Washington: A professor from Montana State University is searching for ways to use thread-like fungi, which grows in soils at high elevations, for restoring whitebark and limber pine forests in Canada.
Cathy Cripps, who is working with resource managers and visitor relations staff from Waterton Lakes National Park (WLNP), is part of a project that aims to restore fire to the national park, reduce the impact of noxious weeds and restore disturbed sites to native vegetation, including whitebark and limber pine.
The pines have declined from 40 to 60 percent across their range, and when the trees die, the fungi associated with them also die.
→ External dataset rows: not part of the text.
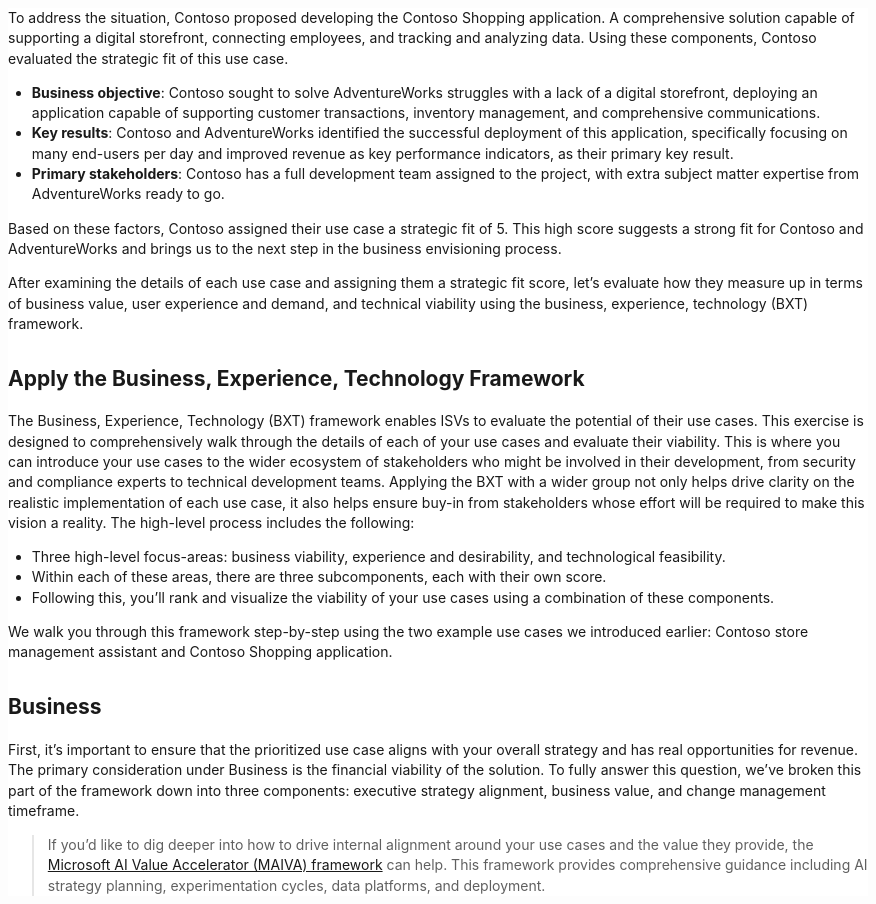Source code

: To address the situation, Contoso proposed developing the Contoso Shopping application. A comprehensive solution capable of supporting a digital storefront, connecting employees, and tracking and analyzing data. Using these components, Contoso evaluated the strategic fit of this use case.

- **Business objective**: Contoso sought to solve AdventureWorks struggles with a lack of a digital storefront, deploying an application capable of supporting customer transactions, inventory management, and comprehensive communications.
- **Key results**: Contoso and AdventureWorks identified the successful deployment of this application, specifically focusing on many end-users per day and improved revenue as key performance indicators, as their primary key result.
- **Primary stakeholders**: Contoso has a full development team assigned to the project, with extra subject matter expertise from AdventureWorks ready to go.

Based on these factors, Contoso assigned their use case a strategic fit of 5. This high score suggests a strong fit for Contoso and AdventureWorks and brings us to the next step in the business envisioning process.

After examining the details of each use case and assigning them a strategic fit score, let’s evaluate how they measure up in terms of business value, user experience and demand, and technical viability using the business, experience, technology (BXT) framework.

## Apply the Business, Experience, Technology Framework

The Business, Experience, Technology (BXT) framework enables ISVs to evaluate the potential of their use cases. This exercise is designed to comprehensively walk through the details of each of your use cases and evaluate their viability. This is where you can introduce your use cases to the wider ecosystem of stakeholders who might be involved in their development, from security and compliance experts to technical development teams. Applying the BXT with a wider group not only helps drive clarity on the realistic implementation of each use case, it also helps ensure buy-in from stakeholders whose effort will be required to make this vision a reality. The high-level process includes the following:

- Three high-level focus-areas: business viability, experience and desirability, and technological feasibility.
- Within each of these areas, there are three subcomponents, each with their own score.
- Following this, you’ll rank and visualize the viability of your use cases using a combination of these components.

We walk you through this framework step-by-step using the two example use cases we introduced earlier: Contoso store management assistant and Contoso Shopping application.



## Business

First, it’s important to ensure that the prioritized use case aligns with your overall strategy and has real opportunities for revenue. The primary consideration under Business is the financial viability of the solution. To fully answer this question, we’ve broken this part of the framework down into three components: executive strategy alignment, business value, and change management timeframe.


>If you’d like to dig deeper into how to drive internal alignment around your use cases and the value they provide, the [Microsoft AI Value Accelerator (MAIVA) framework](https://microsoft.github.io/dstoolkit-maiva/MAIVA_Chapter_1.html) can help. This framework provides comprehensive guidance including AI strategy planning, experimentation cycles, data platforms, and deployment.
"Cathy``s research on fungi and their importance to these pines at various life stages has led us to believe that we may no longer have the necessary fungi in our soils because of the long decline of both pines," said Cyndi Smith, conservation biologist at WLNP.
Both pines are dying from a combination of an introduced disease (white pine blister rust), mountain pine beetle, fire suppression and a warmer climate.
In the study, Cripps will be identifying native mycorrhizal fungi--fungi associated with plant roots.
And she will specifically look for mycorrhizal fungi that associate with whitebark and limber pines.
The fungi are important in the establishment and survival of the trees.
Finding the fungi isn``t easy as some fungi produce mushrooms, while many of the species live entirely underground.
"It`s painstaking work. There is a lot of walking and searching for almost unnoticeable signs," said Cripps.
Cripps has surveyed mycorrhizae from Yellowstone through Waterton Lakes National Park and into Banff, Canada, and has found related fungi associated with these pines throughout the northern Rockies.
These mycorrhizal fungi are specific to five-needled pines, including whitebark and limber pines.
After finding the fungi, she collects them in small plastic boxes to take back to her lab at MSU and grows new fungi from them before adding it to the soil of whitebark pine seedlings in the greenhouse.
The results indicated that the seedlings with fungi in their soil become greener and more robust than the seedlings without the fungi.